Whenever a line below includes the string "Synapse", show it.

Collected data:
—————

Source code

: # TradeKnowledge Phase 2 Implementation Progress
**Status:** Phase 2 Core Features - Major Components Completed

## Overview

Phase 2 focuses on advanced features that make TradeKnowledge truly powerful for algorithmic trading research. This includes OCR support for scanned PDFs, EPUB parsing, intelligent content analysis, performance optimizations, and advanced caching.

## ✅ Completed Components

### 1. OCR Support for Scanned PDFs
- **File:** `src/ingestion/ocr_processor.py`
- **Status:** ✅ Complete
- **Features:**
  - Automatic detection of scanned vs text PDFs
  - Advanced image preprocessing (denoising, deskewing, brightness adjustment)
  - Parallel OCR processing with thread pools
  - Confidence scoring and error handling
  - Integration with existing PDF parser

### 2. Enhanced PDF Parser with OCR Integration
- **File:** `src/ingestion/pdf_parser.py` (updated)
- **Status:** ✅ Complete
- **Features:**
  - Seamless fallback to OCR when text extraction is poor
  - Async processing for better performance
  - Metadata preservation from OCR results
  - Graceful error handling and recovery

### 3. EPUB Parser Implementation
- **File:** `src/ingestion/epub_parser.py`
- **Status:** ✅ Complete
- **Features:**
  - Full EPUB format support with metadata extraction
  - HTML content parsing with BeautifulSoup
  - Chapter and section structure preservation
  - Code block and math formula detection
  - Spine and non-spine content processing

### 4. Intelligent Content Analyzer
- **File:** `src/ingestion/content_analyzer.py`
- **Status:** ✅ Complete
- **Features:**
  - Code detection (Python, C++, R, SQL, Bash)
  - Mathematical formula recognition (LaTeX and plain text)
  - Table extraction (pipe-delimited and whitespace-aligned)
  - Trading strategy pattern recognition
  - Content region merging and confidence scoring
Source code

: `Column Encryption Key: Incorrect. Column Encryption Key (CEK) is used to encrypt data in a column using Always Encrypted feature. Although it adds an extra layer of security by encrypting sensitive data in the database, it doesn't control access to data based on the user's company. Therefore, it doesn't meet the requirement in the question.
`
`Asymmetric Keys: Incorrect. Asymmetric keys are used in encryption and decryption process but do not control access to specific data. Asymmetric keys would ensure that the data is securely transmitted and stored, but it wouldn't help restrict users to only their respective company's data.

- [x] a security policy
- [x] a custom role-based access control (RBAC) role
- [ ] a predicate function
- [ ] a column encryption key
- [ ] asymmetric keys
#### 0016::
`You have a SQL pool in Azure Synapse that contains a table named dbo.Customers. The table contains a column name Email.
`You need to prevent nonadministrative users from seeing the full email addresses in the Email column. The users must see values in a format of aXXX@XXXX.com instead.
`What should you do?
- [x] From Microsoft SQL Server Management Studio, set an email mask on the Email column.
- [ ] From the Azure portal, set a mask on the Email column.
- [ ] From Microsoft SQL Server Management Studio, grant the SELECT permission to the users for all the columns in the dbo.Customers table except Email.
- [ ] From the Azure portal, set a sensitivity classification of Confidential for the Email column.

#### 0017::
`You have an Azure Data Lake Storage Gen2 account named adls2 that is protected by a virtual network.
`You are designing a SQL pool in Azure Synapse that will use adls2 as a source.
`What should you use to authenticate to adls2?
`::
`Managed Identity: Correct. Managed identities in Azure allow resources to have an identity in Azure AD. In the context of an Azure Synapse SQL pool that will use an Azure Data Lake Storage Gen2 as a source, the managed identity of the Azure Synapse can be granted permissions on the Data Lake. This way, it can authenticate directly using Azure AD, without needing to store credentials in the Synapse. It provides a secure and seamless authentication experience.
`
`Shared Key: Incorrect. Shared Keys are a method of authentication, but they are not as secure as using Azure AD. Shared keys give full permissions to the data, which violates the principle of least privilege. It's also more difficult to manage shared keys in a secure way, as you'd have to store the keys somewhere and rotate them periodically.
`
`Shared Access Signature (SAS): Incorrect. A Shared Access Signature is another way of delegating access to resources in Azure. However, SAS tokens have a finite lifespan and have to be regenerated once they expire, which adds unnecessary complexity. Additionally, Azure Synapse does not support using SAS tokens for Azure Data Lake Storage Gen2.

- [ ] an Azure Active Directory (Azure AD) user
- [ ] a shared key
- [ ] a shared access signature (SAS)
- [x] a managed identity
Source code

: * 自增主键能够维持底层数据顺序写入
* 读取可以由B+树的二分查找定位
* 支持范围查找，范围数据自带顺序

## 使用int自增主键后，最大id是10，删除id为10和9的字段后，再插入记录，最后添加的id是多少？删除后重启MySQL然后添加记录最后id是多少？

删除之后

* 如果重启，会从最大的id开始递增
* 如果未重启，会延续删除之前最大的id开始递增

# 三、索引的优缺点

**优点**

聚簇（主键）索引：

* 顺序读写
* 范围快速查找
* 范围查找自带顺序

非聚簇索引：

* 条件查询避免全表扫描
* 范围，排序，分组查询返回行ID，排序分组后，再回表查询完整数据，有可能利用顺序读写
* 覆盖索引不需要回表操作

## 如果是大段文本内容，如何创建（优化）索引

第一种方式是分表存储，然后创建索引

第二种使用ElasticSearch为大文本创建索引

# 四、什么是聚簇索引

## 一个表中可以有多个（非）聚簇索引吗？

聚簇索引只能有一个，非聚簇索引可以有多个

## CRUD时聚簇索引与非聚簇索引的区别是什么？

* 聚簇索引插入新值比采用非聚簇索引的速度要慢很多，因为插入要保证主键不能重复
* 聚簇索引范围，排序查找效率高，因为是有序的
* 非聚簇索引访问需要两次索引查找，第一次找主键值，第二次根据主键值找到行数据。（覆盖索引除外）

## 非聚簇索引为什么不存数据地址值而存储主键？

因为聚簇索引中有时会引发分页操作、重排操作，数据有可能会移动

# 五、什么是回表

—————

Exercise response
`You have a SQL pool in Azure Synapse that contains a table named dbo.Customers. The table contains a column name Email.
`You are designing a SQL pool in Azure Synapse that will use adls2 as a source.
`Managed Identity: Correct. Managed identities in Azure allow resources to have an identity in Azure AD. In the context of an Azure Synapse SQL pool that will use an Azure Data Lake Storage Gen2 as a source, the managed identity of the Azure Synapse can be granted permissions on the Data Lake. This way, it can authenticate directly using Azure AD, without needing to store credentials in the Synapse. It provides a secure and seamless authentication experience.
`Shared Access Signature (SAS): Incorrect. A Shared Access Signature is another way of delegating access to resources in Azure. However, SAS tokens have a finite lifespan and have to be regenerated once they expire, which adds unnecessary complexity. Additionally, Azure Synapse does not support using SAS tokens for Azure Data Lake Storage Gen2.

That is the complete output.